The 2023-27 Future Tours Programme is “near-final”, as has been reported by numerous outlets. Here’s what it could mean for England.

The schedule runs from May 2023 to February 2027 and features more time than ever blocked out for domestic leagues, with the IPL commanding a two-and-a-half month window where very little international cricket will be played.

The schedule includes the proposed World Test Championship fixtures, the return of tri-series ODI cricket and a rise in five-match T20I series. We take a look at five features of England’s proposed schedule.

42 Test matches

England will play the most Test matches of any nation in the next four-year cycle, playing 42 compared to Australia’s 41 and India’s 38.

Forty-two is seven matches down from the previous cycle in which England played 49, including 16 scheduled for 2021.

Aside from England’s fixtures against India and Australia (more below) England will play six series of three matches in length, at home to West Indies (2024), New Zealand (2026) and Pakistan (2026), and away to Pakistan (2024), New Zealand (2024) and South Africa (2026-27).

England’s 2023-25 WTC Fixtures: Australia (H), West Indies (H), Sri Lanka (H), New Zealand (A), India (A), Pakistan (A)

England’s 2025-27 WTC Fixtures: New Zealand (H), India (H), Pakistan (H), Australia (A), South Africa (A), Bangladesh (A)

More matches against Australia and India

Of the 42 Tests England will play, 20 will be against either Australia or India, with five-match home and away series scheduled for both nations.
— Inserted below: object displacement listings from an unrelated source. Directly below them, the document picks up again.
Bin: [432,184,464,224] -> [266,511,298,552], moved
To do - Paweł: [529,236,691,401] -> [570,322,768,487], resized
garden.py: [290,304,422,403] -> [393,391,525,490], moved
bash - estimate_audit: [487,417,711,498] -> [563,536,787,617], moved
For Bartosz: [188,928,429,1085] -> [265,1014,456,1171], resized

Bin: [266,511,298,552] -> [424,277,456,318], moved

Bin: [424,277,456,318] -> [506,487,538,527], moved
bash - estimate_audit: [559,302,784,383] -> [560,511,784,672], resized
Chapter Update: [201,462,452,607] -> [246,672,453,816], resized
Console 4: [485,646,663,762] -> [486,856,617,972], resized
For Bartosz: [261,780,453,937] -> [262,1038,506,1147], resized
England will host Australia in 2023, with the return Ashes series played in 2025/26.

Meanwhile, England will travel to India in early 2024 for a five-match series before India return in 2025.
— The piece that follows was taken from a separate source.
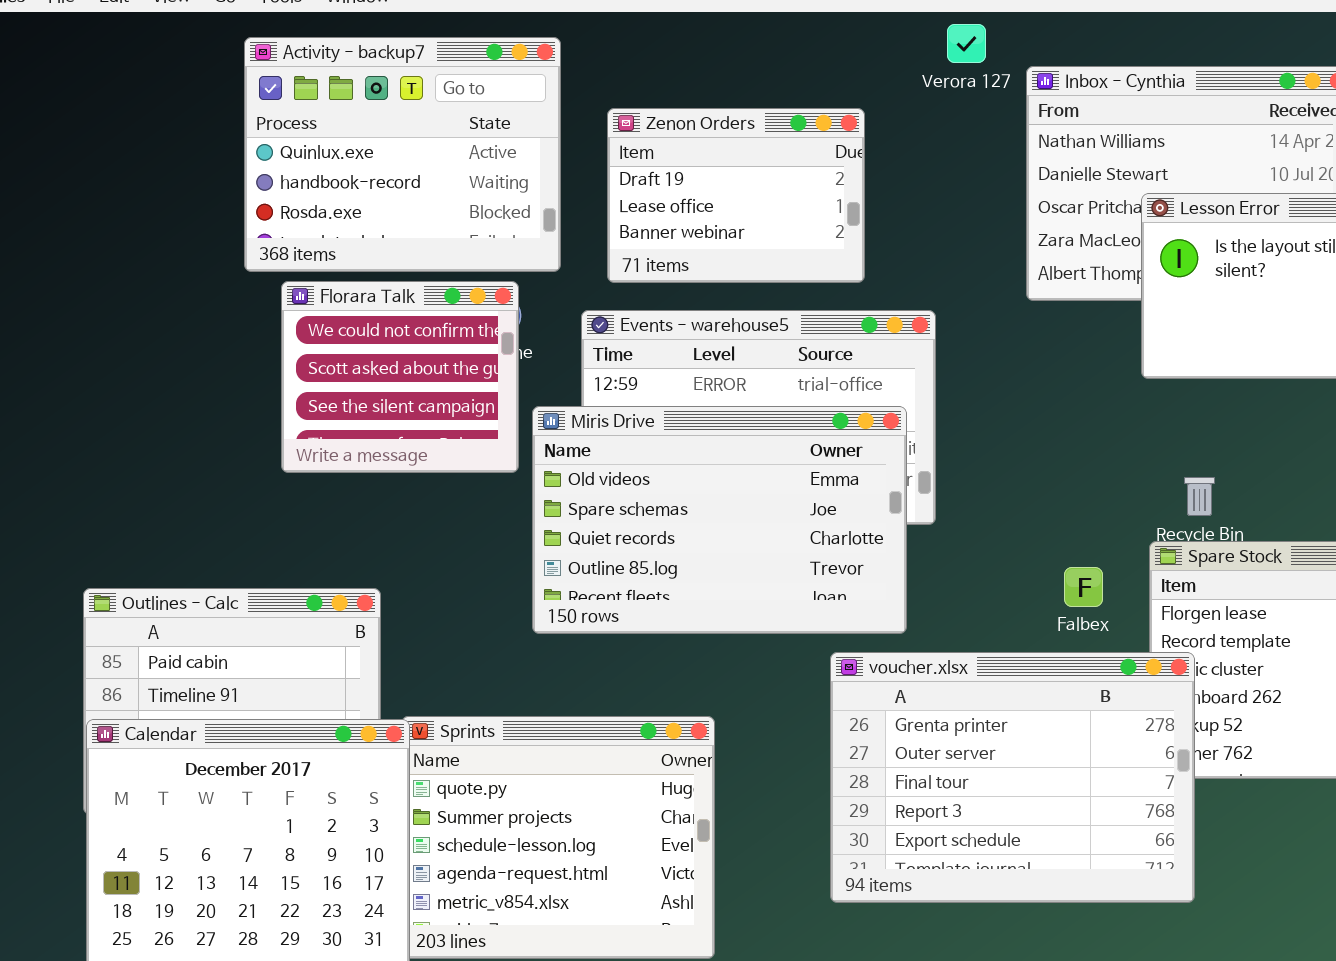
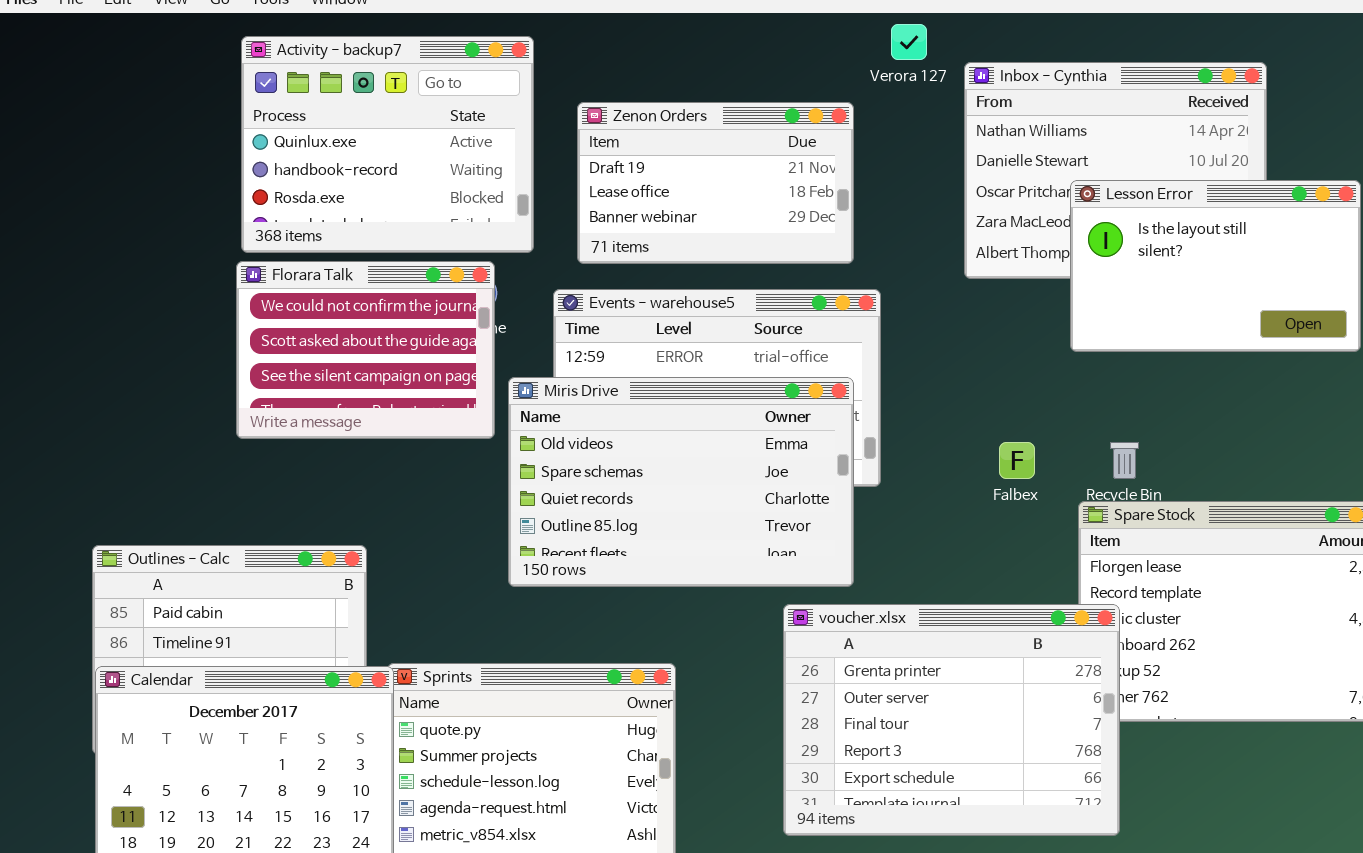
Zenon Orders: [607,108,865,283] -> [577,102,854,264], resized
Florara Talk: [281,281,519,473] -> [236,261,495,439], resized
Falbex: [1064,567,1103,607] -> [999,442,1035,479], moved

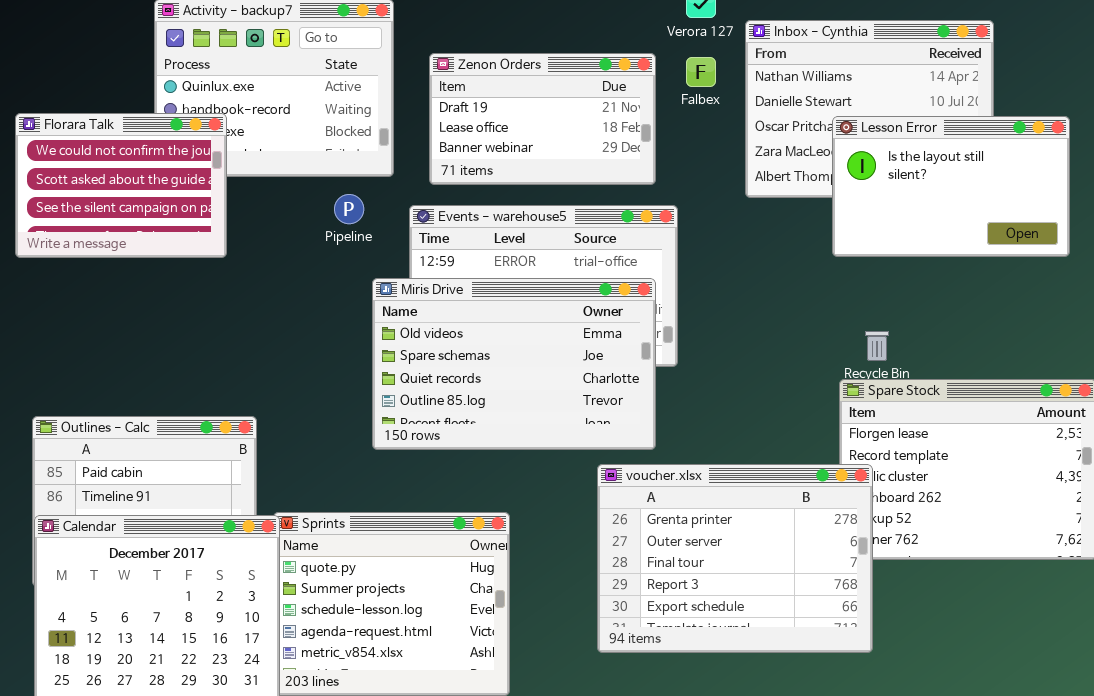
Florara Talk: [236,261,495,439] -> [15,113,227,258], moved
Falbex: [999,442,1035,479] -> [686,57,716,87], moved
No return to West Indies until at least 2027

On paper, England’s tour of the Caribbean earlier this year means that not returning for five years seems far from surprising. However, given that England’s tours of the Caribbean are a significant revenue source for Cricket West Indies and the debt of gratitude the ECB owe CWI for sending both men’s and women’s teams to the UK in the Covid-19 summer of 2020 the lack of a tour is seen as a surprise by many.

As reported by Ali Martin in the Guardian: “West Indies sent men’s and women’s teams to the UK during the height of the pandemic in 2020, helping to prevent the ECB from suffering catastrophic losses. Though this led to an expansion of England’s return visit earlier this year – a two-Test series became three and three T20s became five – these favours were not exactly equal.”

A three-week window for the Hundred

The emphasis placed on The Hundred by the ECB has been made increasingly clear with a three-week international window added to the height of summer where no England internationals will be played in a move mirrored by Cricket Australia with the Big Bash.

Unlike the IPL window in which no international cricket will be played, the English and Australian windows will only be absent of home international cricket as both boards aim to get their star players involved in their flagship competitions.

The window also impacts England’s Test schedule, with the five-day summer ending in July next year.

More five-match T20I series and return of ODI tri-series

Fifteen five-match T20I series have been scheduled for 2023-27, with nine set to involve India, while some are still to be confirmed.

The ODI tri-series, a format that Jos Buttler and Rohit Sharma lent their support to following the recent England-India bilateral series, are also set for a return with Pakistan hosting New Zealand and South Africa in early 2025 before Zimbabwe host the same two nations later in the same year.

Neither are currently scheduled to impact England, however it is an example of the type of schedule changes that are set to occur over the coming years.